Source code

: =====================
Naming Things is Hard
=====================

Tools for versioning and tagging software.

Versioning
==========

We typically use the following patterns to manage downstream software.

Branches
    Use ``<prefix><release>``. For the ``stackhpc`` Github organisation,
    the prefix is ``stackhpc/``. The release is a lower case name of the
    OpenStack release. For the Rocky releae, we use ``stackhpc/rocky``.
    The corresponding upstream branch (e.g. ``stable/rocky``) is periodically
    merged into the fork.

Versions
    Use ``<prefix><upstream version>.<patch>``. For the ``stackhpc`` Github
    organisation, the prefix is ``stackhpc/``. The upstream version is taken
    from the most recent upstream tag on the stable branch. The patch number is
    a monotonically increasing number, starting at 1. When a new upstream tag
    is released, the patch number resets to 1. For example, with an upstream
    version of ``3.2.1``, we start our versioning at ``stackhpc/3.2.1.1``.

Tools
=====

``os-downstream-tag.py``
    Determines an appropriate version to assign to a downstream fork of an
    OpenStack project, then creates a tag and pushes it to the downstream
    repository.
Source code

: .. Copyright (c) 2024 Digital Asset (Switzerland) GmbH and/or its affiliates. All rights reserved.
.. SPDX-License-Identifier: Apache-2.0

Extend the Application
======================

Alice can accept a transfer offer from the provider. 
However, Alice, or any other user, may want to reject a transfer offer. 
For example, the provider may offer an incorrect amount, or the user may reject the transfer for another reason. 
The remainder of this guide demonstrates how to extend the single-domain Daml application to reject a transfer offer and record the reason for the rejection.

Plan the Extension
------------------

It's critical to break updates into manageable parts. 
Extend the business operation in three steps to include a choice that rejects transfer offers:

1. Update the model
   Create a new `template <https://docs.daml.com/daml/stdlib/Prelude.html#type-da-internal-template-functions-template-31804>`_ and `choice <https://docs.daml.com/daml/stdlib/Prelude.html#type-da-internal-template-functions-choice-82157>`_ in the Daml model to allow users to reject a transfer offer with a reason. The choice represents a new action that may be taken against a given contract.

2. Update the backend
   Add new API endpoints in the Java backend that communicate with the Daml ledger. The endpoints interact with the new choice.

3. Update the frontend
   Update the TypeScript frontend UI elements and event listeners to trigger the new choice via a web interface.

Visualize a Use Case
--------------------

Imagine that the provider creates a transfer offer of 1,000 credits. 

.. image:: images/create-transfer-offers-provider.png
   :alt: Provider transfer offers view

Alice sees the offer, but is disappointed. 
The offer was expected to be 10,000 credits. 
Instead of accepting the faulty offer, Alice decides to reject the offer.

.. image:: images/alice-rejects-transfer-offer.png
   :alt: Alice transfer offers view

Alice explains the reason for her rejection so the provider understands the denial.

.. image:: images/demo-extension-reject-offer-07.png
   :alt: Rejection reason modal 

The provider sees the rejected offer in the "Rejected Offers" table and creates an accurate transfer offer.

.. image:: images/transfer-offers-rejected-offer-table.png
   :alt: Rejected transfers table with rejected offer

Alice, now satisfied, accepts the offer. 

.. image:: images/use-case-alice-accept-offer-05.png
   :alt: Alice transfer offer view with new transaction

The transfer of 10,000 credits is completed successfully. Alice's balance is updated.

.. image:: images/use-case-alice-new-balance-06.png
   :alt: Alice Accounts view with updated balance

################

* **Task to complete**: The stretch of entries above that starts with the line containing "Provider transfer offers view" and goes on through the line containing "Alice, now satisfied, accepts the offer." is to be transcribed exactly, and no other line is to be transcribed.

* **Solution**:
   :alt: Provider transfer offers view

Alice sees the offer, but is disappointed. 
The offer was expected to be 10,000 credits. 
Instead of accepting the faulty offer, Alice decides to reject the offer.

.. image:: images/alice-rejects-transfer-offer.png
   :alt: Alice transfer offers view

Alice explains the reason for her rejection so the provider understands the denial.

.. image:: images/demo-extension-reject-offer-07.png
   :alt: Rejection reason modal 

The provider sees the rejected offer in the "Rejected Offers" table and creates an accurate transfer offer.

.. image:: images/transfer-offers-rejected-offer-table.png
   :alt: Rejected transfers table with rejected offer

Alice, now satisfied, accepts the offer. 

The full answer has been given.